Sounds like a good entry level educational book for injury prevention. I think I will buy it not only because I believe "prevention is better than cure", but also because it claims that proceeds from its sales will be donated to the Straites Times School Pocket Money Fund and the Assisi Hospice. So I can lend it to my client for extra info and do some charity at the same time.

Monday, August 04, 2008

Pilates on AsiaOne

Joe from Option Studio shared with me this article on AsiaOne. It gives a great concise introduction about Pilates as well as three informative videos. My favourite video is "Armchair Pilates".


Enjoy!

Saturday, August 02, 2008

Sleeping Posture during Pregnancy

Went to Focus Pilates today to sign up for another teaching course. It is now a great time to take up courses since they charge in USD. I saved few hundred dollars compared to 2 years ago!

As we catched up, Daniel from Focus reminded me to sleep on my left side, as I a
m now into the 5th month of pregnancy.
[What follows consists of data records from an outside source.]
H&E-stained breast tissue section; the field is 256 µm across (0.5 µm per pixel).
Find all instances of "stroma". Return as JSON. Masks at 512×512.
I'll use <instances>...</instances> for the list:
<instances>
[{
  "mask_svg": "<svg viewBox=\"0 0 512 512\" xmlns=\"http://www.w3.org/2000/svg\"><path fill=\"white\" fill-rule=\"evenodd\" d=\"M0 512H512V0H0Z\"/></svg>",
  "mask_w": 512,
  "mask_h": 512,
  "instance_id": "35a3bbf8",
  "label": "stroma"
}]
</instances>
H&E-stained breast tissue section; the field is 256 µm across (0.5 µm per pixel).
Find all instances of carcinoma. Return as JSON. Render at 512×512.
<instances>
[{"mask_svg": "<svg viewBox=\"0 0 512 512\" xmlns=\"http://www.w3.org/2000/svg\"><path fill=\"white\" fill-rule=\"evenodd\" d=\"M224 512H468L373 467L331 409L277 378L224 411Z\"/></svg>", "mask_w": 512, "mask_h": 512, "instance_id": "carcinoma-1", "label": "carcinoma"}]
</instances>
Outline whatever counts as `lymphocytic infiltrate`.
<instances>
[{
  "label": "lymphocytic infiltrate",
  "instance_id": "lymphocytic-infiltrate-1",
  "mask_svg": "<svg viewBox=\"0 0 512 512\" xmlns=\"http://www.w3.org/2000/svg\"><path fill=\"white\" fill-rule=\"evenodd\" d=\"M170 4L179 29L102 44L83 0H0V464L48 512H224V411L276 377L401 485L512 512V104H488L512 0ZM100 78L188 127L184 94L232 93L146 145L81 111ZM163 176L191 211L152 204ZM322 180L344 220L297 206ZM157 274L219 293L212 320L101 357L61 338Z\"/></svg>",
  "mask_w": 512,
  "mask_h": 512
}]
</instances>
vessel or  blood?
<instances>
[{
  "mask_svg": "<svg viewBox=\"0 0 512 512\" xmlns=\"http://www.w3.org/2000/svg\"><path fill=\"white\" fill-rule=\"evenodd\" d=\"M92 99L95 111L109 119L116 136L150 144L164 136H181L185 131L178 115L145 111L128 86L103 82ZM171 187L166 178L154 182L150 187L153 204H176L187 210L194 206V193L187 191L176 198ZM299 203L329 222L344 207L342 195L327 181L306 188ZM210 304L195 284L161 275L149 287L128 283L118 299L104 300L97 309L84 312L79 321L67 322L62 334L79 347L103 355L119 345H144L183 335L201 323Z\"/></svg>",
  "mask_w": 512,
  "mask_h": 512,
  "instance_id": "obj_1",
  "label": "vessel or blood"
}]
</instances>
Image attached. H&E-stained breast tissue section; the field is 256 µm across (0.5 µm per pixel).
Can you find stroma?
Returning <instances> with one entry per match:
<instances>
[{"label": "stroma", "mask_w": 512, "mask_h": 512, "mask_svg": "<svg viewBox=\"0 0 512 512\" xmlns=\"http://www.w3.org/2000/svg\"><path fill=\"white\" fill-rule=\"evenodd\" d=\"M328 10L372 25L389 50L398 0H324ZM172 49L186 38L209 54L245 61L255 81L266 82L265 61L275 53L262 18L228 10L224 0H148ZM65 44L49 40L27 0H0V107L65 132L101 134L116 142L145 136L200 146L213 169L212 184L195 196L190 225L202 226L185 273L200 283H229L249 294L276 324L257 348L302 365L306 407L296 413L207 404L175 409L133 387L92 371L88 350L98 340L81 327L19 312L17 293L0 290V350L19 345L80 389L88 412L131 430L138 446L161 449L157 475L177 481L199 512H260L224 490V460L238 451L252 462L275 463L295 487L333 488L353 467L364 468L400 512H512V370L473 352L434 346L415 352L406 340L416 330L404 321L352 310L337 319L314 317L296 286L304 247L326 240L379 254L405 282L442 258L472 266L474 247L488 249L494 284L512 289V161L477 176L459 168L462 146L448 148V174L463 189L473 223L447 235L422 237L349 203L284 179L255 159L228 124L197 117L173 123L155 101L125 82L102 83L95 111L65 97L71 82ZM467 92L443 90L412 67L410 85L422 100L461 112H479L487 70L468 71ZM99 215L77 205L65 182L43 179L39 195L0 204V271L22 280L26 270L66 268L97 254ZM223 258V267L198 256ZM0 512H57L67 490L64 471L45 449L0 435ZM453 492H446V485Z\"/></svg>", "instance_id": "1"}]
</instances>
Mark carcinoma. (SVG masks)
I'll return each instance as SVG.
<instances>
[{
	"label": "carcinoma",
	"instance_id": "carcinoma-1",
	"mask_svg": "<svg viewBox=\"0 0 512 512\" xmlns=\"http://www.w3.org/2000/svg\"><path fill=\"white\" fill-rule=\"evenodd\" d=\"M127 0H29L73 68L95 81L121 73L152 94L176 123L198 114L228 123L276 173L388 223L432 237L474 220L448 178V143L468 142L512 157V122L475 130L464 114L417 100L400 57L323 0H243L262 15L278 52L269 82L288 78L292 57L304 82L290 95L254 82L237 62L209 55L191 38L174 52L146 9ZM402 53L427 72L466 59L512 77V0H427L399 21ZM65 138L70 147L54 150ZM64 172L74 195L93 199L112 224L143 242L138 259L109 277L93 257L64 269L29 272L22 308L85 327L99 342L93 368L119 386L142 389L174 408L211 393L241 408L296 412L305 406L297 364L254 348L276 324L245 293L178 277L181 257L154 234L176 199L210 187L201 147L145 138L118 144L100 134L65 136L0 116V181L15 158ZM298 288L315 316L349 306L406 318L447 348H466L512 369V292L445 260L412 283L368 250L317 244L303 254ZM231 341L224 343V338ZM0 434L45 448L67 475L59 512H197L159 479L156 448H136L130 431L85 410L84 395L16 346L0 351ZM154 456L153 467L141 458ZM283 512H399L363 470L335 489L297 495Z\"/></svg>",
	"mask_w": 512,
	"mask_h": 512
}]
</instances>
In fact most of the pregnancy info site will give the same advice too. But few of them ever explain why should you sleep on your side and avoid sleeping on the back during pregnancy, making some pregnant ladies all paranoid about their sleep posture. I even saw a message on a forum from a mom-to-be, saying that she was so afraid to accidentally sleep on her back and harm her baby thus ended up having countless sleepless nights!

It is adviced to avoid sleeping on the back, but sleep on the side instead, because from 4th month of pregnancy, the weight of the growing baby will be pressing on the vena cava (the large vein running next to the spine that returns oxygen depleted blood to the heart) when the mother sleep on her back. This may caused discomfort to the mother and cutting down blood supply to the growing baby. As the vena cava is located on the right to the spine, sleeping on the left side will have the least amont of pressure on it. However, sleeping on the back occasionally or unintentionally (especially during your deep sleep when you can't really control your posture) is not fatal to the baby. Our body design is highly intelligent and if you "accidentally" sleep on your back, you will probably be awaken by the discomfort and forced to change your posture. So just relax and try to get some worry-free sleep.